Fabrizio Larini non usa giri di parole. L’ex direttore sportivo dell’Udinese, intervistato da Il Gazzettino, ha analizzato senza sconti l’andamento recente dei friulani sotto la guida di Kosta Runjaic, puntando il dito soprattutto sull’atteggiamento superficiale mostrato dalla squadra nelle ultime uscite contro Sassuolo e Cagliari.
“Ero a Reggio e l’Udinese mi ha deluso, è mancata completamente sul piano dell’approccio alla gara”, ha esordito Larini. Una critica chiara rivolta a una squadra che, pur avendo qualità in rosa, ha lasciato sul campo punti importanti, come nella sconfitta contro un Sassuolo “potenzialmente inferiore”, ma capace di approfittare delle disattenzioni difensive friulane per segnare due gol nei primi quindici minuti.
“Non entro nel merito dei rigori – ha precisato Larini – parlo di come la squadra ha tenuto il campo: male, senza umiltà, con superficialità e confusione”. Un giudizio severo che si estende anche al match contro il Cagliari, dove secondo l’ex dirigente l’Udinese ha mostrato gli stessi difetti: “Poteva vincere, sì, ma la manovra è stata lenta e prevedibile. Non basta avere talento se mancano attenzione e concentrazione”.
Il riferimento è anche ai singoli. Atta, giocatore apprezzato dallo stesso Larini, è stato citato come esempio di gestione tattica non ottimale: “È bravo, ma tiene troppo palla, permettendo agli avversari di chiudersi. Serve maggiore velocità e incisività”, ha osservato.
Ecco quindi l’invito diretto a Runjaic, chiamato a correggere rotta e atteggiamento del gruppo: “La bravura deve essere accompagnata dalla cattiveria agonistica. Questa squadra ha potenzialità, è composta da elementi di qualità con l’arrivo di Zaniolo lo è ancor di più, ma senza un cambio di mentalità rischia di deludere”.
Lo scenario si complica ulteriormente in vista del prossimo impegno, che vedrà l’Udinese affrontare la Cremonese dell’ex Davide Nicola, squadra definita da Larini “scorbutica” e difficile da affrontare. “L’ho vista più volte: lotta su ogni pallone, si sacrifica, gioca per il punto e spesso riesce anche a vincere.
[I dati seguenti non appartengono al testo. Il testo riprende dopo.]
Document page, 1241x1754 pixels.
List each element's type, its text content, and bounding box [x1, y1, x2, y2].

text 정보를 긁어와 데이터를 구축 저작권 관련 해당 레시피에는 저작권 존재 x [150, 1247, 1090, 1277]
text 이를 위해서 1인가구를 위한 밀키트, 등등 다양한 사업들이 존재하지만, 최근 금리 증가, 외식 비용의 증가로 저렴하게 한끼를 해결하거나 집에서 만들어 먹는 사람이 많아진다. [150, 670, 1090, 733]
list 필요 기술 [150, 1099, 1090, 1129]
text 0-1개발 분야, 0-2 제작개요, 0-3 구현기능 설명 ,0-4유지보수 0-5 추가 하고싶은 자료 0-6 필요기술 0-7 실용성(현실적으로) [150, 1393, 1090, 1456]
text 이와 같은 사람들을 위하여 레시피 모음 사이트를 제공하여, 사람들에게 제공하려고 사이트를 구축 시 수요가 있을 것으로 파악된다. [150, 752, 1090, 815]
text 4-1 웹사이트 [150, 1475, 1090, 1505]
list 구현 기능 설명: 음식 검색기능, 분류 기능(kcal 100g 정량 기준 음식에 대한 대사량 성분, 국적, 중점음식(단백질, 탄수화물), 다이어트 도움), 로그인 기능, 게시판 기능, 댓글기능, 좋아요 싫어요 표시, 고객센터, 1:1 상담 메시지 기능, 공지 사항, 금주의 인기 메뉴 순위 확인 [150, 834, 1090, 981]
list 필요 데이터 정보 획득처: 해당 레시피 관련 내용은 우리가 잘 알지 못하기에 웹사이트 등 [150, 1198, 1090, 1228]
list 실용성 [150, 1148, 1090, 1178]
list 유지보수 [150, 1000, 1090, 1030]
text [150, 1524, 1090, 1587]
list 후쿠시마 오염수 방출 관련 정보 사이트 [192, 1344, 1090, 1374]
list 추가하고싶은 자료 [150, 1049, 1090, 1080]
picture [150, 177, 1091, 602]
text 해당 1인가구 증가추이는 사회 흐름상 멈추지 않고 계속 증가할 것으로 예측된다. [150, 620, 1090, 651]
Hanno assimilato bene lo spirito di Nicola”, ha sottolineato, avvertendo che una prestazione simile a quelle viste nelle ultime settimane “sarebbe molto pericolosa”.
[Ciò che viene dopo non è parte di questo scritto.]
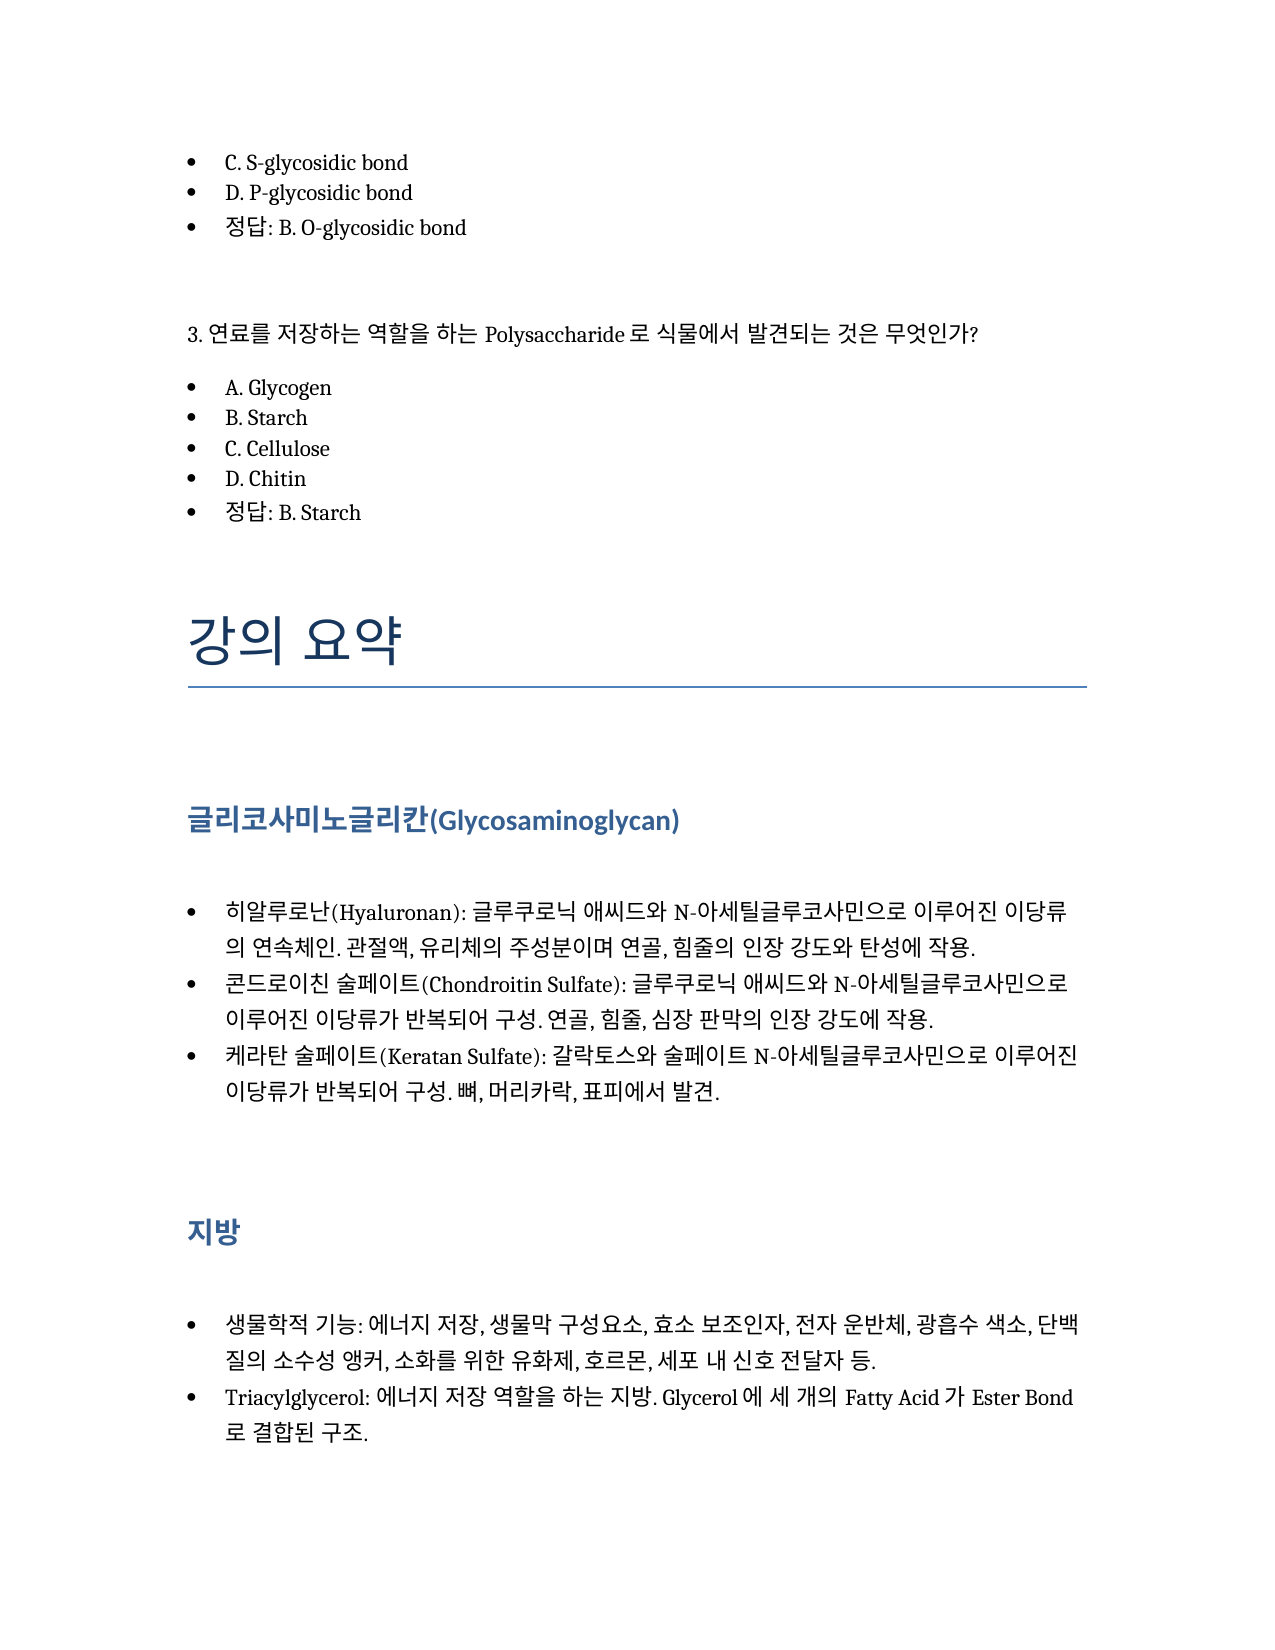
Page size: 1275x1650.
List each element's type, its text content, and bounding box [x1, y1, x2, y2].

list 정답: B. O-glycosidic bond [187, 210, 1087, 242]
list B. Starch [187, 405, 1087, 432]
list 생물학적 기능: 에너지 저장, 생물막 구성요소, 효소 보조인자, 전자 운반체, 광흡수 색소, 단백질의 소수성 앵커, 소화를 위한 유화제, 호르몬, 세포 내 신호 전달자 등. [187, 1309, 1087, 1376]
list C. S-glycosidic bond [187, 150, 1087, 176]
list Triacylglycerol: 에너지 저장 역할을 하는 지방. Glycerol에 세 개의 Fatty Acid가 Ester Bond로 결합된 구조. [187, 1381, 1087, 1448]
list 히알루로난(Hyaluronan): 글루쿠로닉 애씨드와 N-아세틸글루코사민으로 이루어진 이당류의 연속체인. 관절액, 유리체의 주성분이며 연골, 힘줄의 인장 강도와 탄성에 작용. [187, 896, 1087, 963]
subtitle 지방 [187, 1213, 1087, 1252]
list 정답: B. Starch [187, 496, 1087, 527]
list A. Glycogen [187, 375, 1087, 401]
list 콘드로이친 술페이트(Chondroitin Sulfate): 글루쿠로닉 애씨드와 N-아세틸글루코사민으로 이루어진 이당류가 반복되어 구성. 연골, 힘줄, 심장 판막의 인장 강도에 작용. [187, 968, 1087, 1035]
list D. Chitin [187, 466, 1087, 492]
title 강의 요약 [187, 604, 1087, 688]
text 3. 연료를 저장하는 역할을 하는 Polysaccharide로 식물에서 발견되는 것은 무엇인가? [187, 318, 1087, 349]
list C. Cellulose [187, 435, 1087, 462]
list D. P-glycosidic bond [187, 180, 1087, 207]
subtitle 글리코사미노글리칸(Glycosaminoglycan) [187, 799, 1087, 839]
list 케라탄 술페이트(Keratan Sulfate): 갈락토스와 술페이트 N-아세틸글루코사민으로 이루어진 이당류가 반복되어 구성. 뼈, 머리카락, 표피에서 발견. [187, 1040, 1087, 1107]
Infine, un monito: “In questo campionato ogni occasione persa può pesare. Alla ripresa serve subito una reazione, non si può rimandare”. Un messaggio chiaro, rivolto a un’Udinese che, nonostante il valore della rosa, rischia di sprecare il proprio potenziale se non ritrova presto identità e compattezza.